The fallout from the closing is still quite fresh, and with a little time I’ve been reflecting more and more on Suffolk’s place in the Thoroughbred industry, and how some important conversations that should have been sparked by its closing seem to have been swept under the rug instead. Recently, the Boston Globe presented this article on what they’re calling “Generation Boston.” People age 20 to 34 make up more than a third of Boston’s population, with an additional 44 percent of the population of Cambridge in that age group. Surrounding communities tell the same story.  They are a large, innovative, and influential age group contributing more than $1 billion to the local economy each year.

Wow.  Right here in Boston, a captive audience of exactly the demographic that America’s Best Racing has been focusing their marketing on lately.  The largest population of young people in any major American city. The population here is wealthy, international, educated.  Just the sort of people who maybe, if they get bitten by the bug, would become bettors and owners someday. And there is currently no venue for them to be exposed to racing.  A facility that is literally four subway stops from downtown Boston lays shuttered.

It would be easy, as some have done, to solely level the responsibility for Suffolk’s closing directly on the current management.  It’s not a stretch to say that in their quest for a casino license, Suffolk Downs didn’t pour the resources into marketing their racing product that they could have. But that unnecessarily simplifies a complex situation.  When they held their last racing day in October, the complete lack of anything more than an “eh” from the industry was painfully obvious. Suffolk was dismissed by most as a backwater, shitty track that had seen its best days and wasn’t worth saving.  In turning its focus to marketing big days and big tracks, racing has ignored the importance of the more accessible tracks right in people’s backyards. It’s horribly myopic.

Yes, Suffolk could’ve done more. But the industry was just as guilty. If they had looked closely, they could’ve seen the role Suffolk had as a track that served as a middle ground for horses that couldn’t be competitive in the New York circuit but had racing life left in them. Perhaps they could’ve seen a track with a proven record of commitment to aftercare, retiring horses at a level when they could still be viable for second careers. They could’ve seen a population of horses that would be an interesting target demographic for drug and safety reforms. Or an accessible track for new owners to begin investing their money in the sport. They could’ve taken a look at all the successful jockeys and horsemen and women who have their roots in the East Boston oval and left to become some of the sport’s biggest names.  One would hope that they would recognize the over 75 years of history in a sport that prides itself on its longevity, and try to pour some of its more substantial resources into helping a struggling track that has always played an important part in the larger racing picture.
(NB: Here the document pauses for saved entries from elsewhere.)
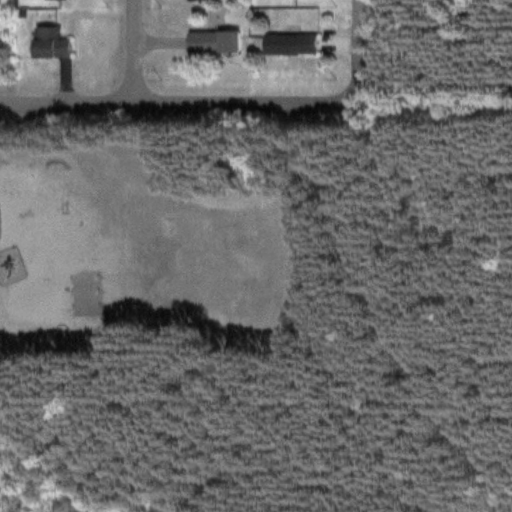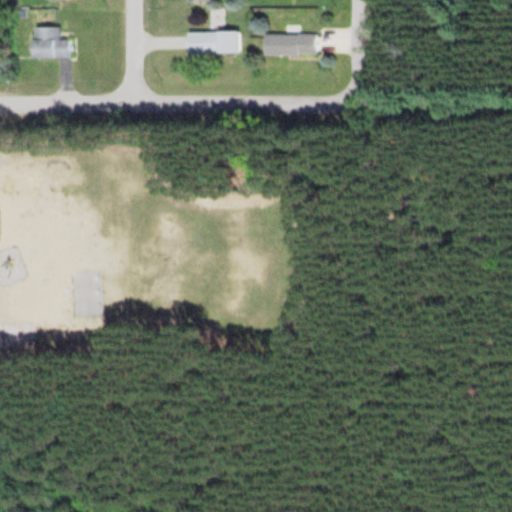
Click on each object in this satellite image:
building: (194, 0)
building: (212, 42)
building: (49, 43)
building: (291, 44)
road: (132, 51)
road: (364, 51)
road: (181, 103)
road: (436, 117)
road: (392, 323)
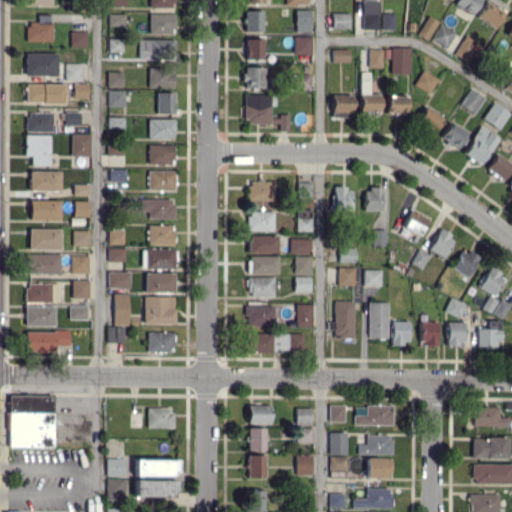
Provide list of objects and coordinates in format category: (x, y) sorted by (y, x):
building: (253, 1)
building: (37, 2)
building: (114, 2)
building: (294, 2)
building: (160, 3)
building: (466, 4)
building: (368, 14)
building: (489, 14)
building: (115, 19)
building: (252, 20)
building: (301, 20)
building: (339, 20)
building: (386, 20)
building: (160, 22)
building: (425, 27)
building: (509, 30)
building: (37, 31)
building: (441, 35)
building: (76, 37)
building: (113, 44)
building: (300, 44)
road: (424, 47)
building: (155, 48)
building: (252, 48)
building: (465, 48)
building: (338, 54)
building: (373, 57)
building: (398, 60)
building: (38, 63)
building: (71, 71)
building: (159, 77)
building: (252, 77)
building: (113, 78)
building: (301, 80)
building: (424, 81)
building: (509, 82)
building: (79, 89)
building: (43, 92)
building: (114, 97)
building: (470, 99)
building: (163, 101)
building: (394, 103)
building: (339, 105)
building: (256, 108)
building: (494, 115)
building: (70, 117)
building: (428, 118)
building: (37, 121)
building: (114, 121)
building: (280, 121)
building: (159, 128)
building: (510, 129)
building: (451, 135)
building: (79, 144)
building: (478, 144)
building: (36, 148)
building: (158, 153)
road: (371, 154)
building: (497, 166)
building: (116, 174)
building: (159, 179)
building: (42, 180)
building: (509, 183)
building: (79, 188)
building: (302, 189)
building: (259, 190)
building: (341, 198)
building: (371, 198)
building: (79, 207)
building: (156, 207)
building: (43, 209)
building: (302, 218)
building: (259, 220)
building: (413, 222)
building: (158, 234)
building: (114, 236)
building: (377, 236)
building: (79, 237)
building: (43, 238)
building: (439, 242)
building: (261, 243)
building: (298, 245)
building: (114, 254)
building: (345, 254)
road: (320, 255)
road: (94, 256)
road: (207, 256)
building: (158, 258)
building: (418, 258)
building: (463, 261)
building: (41, 262)
building: (77, 263)
building: (261, 264)
building: (300, 264)
building: (344, 275)
building: (370, 277)
building: (116, 279)
building: (489, 281)
building: (157, 282)
building: (300, 283)
building: (259, 286)
building: (78, 288)
building: (40, 292)
building: (510, 302)
building: (453, 307)
building: (119, 308)
building: (499, 308)
building: (156, 309)
building: (76, 311)
building: (257, 314)
building: (302, 314)
building: (37, 315)
building: (342, 318)
building: (376, 319)
building: (398, 331)
building: (426, 332)
building: (453, 332)
building: (113, 333)
building: (487, 334)
building: (43, 339)
building: (45, 339)
building: (158, 341)
building: (285, 341)
building: (259, 342)
road: (255, 377)
building: (334, 412)
building: (257, 413)
building: (301, 415)
building: (373, 415)
building: (158, 416)
building: (487, 416)
building: (30, 419)
building: (29, 420)
building: (302, 434)
building: (254, 438)
building: (335, 442)
building: (374, 444)
road: (432, 445)
building: (488, 447)
building: (301, 463)
building: (254, 465)
building: (113, 466)
building: (336, 466)
building: (153, 467)
building: (376, 467)
road: (46, 469)
building: (491, 473)
building: (112, 487)
building: (153, 487)
road: (46, 493)
building: (372, 498)
building: (254, 499)
building: (334, 499)
building: (482, 502)
building: (113, 509)
building: (334, 510)
building: (9, 511)
building: (375, 511)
But most importantly, in a sport that is trying to reinvent itself and appeal to a new generation, they could’ve seen that with the closing of Suffolk Downs, the industry left a major U.S. city and entire region without an easily accessible, inexpensive race track to expose the largest target audience in the country to the sport. And the tragedy of that cannot be overstated. The complete lack of understanding about what that means for the future of the sport? That’s something that racing can ill afford to be in the dark about. In examining the closing of Suffolk Downs, the lack of industry support for ALL of its stakeholders, must bear some of the burden of guilt.

Oh well. Saratoga is just a short four hour drive out the Pike and a few-hundred-dollar-a-night hotel room away, right?  Let’s hope that enough people interested in spending a day at their “local” track will find their way there.